The library checks that the initialization of the grp_indices pointer is correct and the values stored in the array are positive. If the initialization is wrong, computation of pooled/group variance-covariance matrix terminates with an error code. In this case, you need to make sure that the grp_indices array contains all values from 0 to g-1 inclusively, and the memory allocated for the grp_cov_indices array  is sufficient to hold at least g values.

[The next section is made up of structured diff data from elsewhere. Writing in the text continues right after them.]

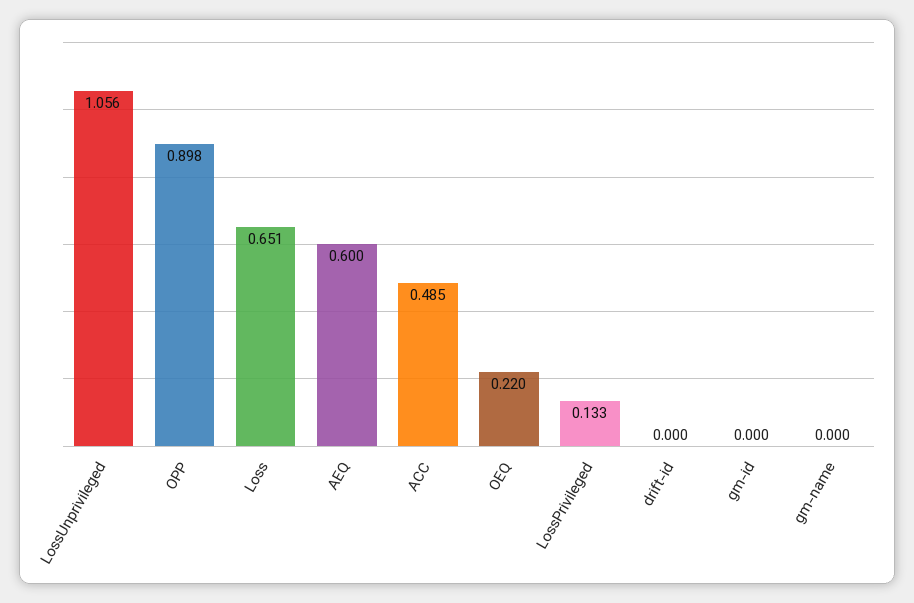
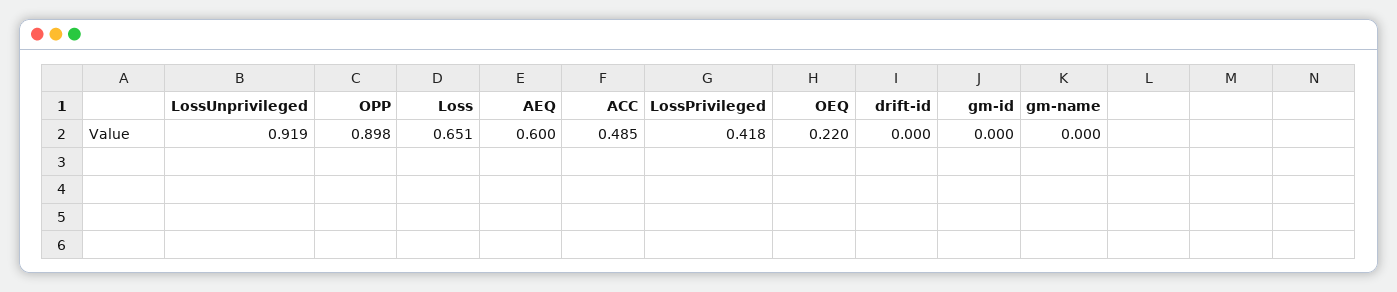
LossUnprivileged: 1.056 -> 0.919
LossPrivileged: 0.133 -> 0.418

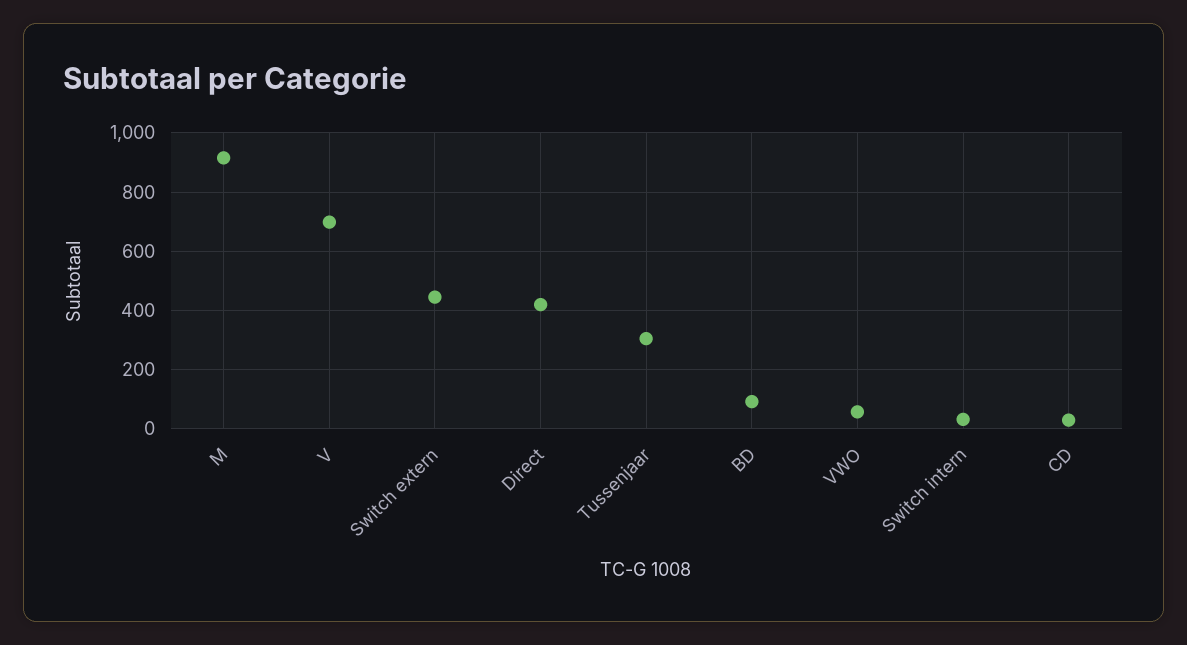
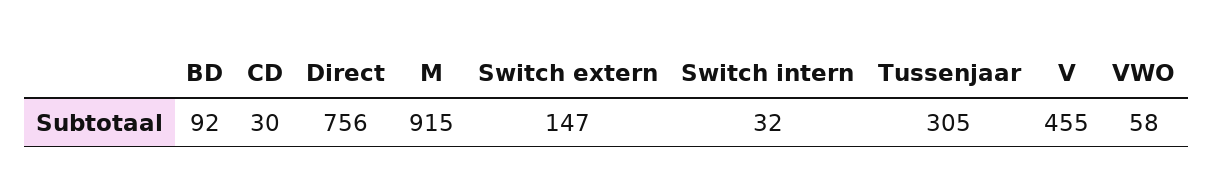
V: 700 -> 455
Switch extern: 450 -> 147
Direct: 425 -> 756

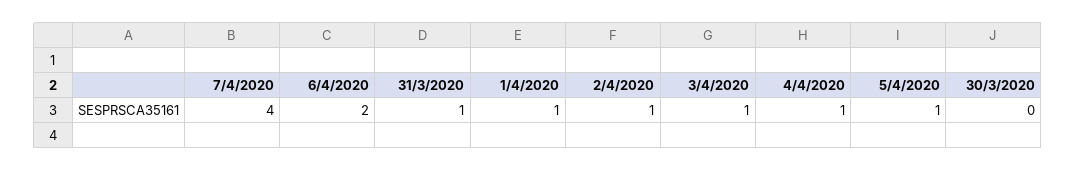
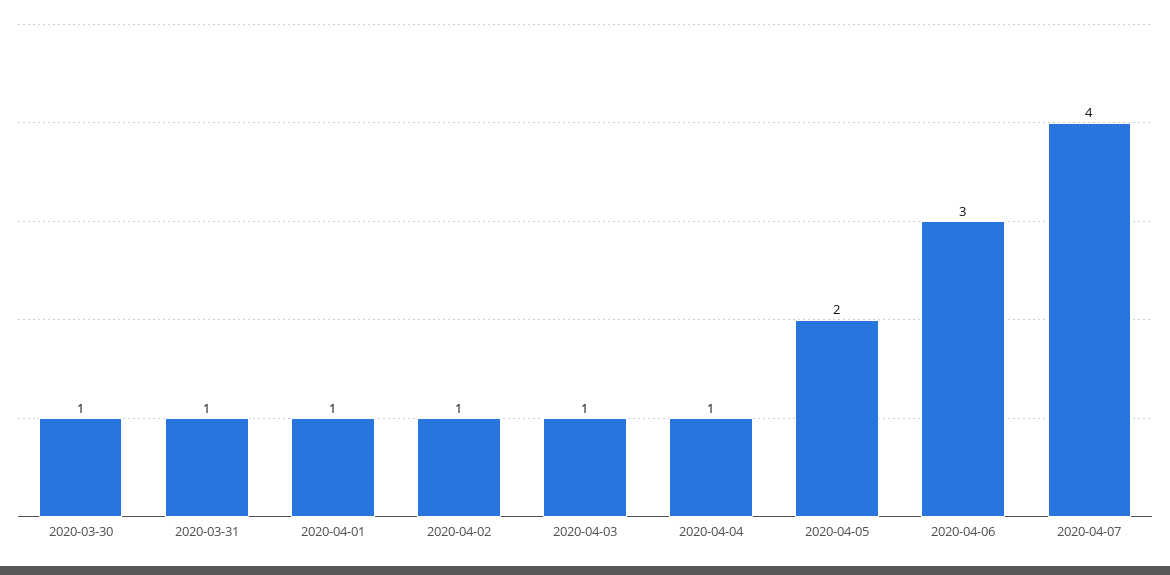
6/4/2020: 2 -> 3
5/4/2020: 1 -> 2
30/3/2020: 0 -> 1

The example below shows pooled/group variance-covariance matrices that you can get:

 #include "mkl_vsl.h"
  
 #define DIM 3      /* dimension of the task */
 #define N   1000   /* number of observations */
 #define G   2      /* number of groups */ 
 #define GN  2      /* number of group variance-covariance matrices */
  
 int main()
 {
    int i;
    VSLSSTaskPtr task;
    double g_indices[N];           /* indices of the groups */
    double x[N][DIM];              /* matrix of observations */
    double g_cov_indices[G]={1,1}; /* two group matrices to be returned */
  
    double pcov[DIM*DIM];          /* pooled variance-covariance matrix */
    double pmean[DIM];             /* array of pooled means */
  
    double gcov[DIM*DIM*GN];       /* array for group variance-covariance matrices */
    double gmean[DIM*GN];          /* array for group means */
    int status;
  
    MKL_INT p, n, xstorage, pcovstorage, gcovstorage; 
    unsigned long long estimates;
  
    /* Parameters of the task and initialization */
    p = DIM;
    n = N;
    xstorage = VSL_SS_MATRIX_STORAGE_COLS;
    pcovstorage = VSL_SS_MATRIX_STORAGE_FULL;
    gcovstorage = VSL_SS_MATRIX_STORAGE_FULL;
  
    /* The first N/2 elements belong to the first group, the rest belong to the second group */
    for ( i = 0; i < N/2; i++ )
    {
        g_indices[i+0] = 0; g_indices[i+N/2] = 1;
    }
  
    /* Create a task */
    status = vslsSSNewTask( &task, &p, &n, &xstorage, x, 0, 0 );
  
    /* Initialize the task parameters */
    status = vslsSSEditTask( task, VSL_SS_ED_POOLED_COV_STORAGE,
                                   &pcovstorage );
    status = vslsSSEditTask( task, VSL_SS_ED_GROUP_COV_STORAGE,
                                   &gcovstorage );
    status = vsldSSEditPooledCovariance( task, g_indices, pmean,
                                         pcov, g_cov_indices, gmean, gcov );
  
    /* Compute the pooled and group variance-covariance matrices */
    estimates = VSL_SS_POOLED_COV|VSL_SS_GROUP_COV;
    status = vsldSSCompute( task, estimates, VSL_SS_METHOD_1PASS );
  
    /* Deallocate the task resources */
    status = vslSSDeleteTask( &task );
  
    return 0;
 }

Computation of pooled/group variance-covariance matrices does not support datasets available in blocks.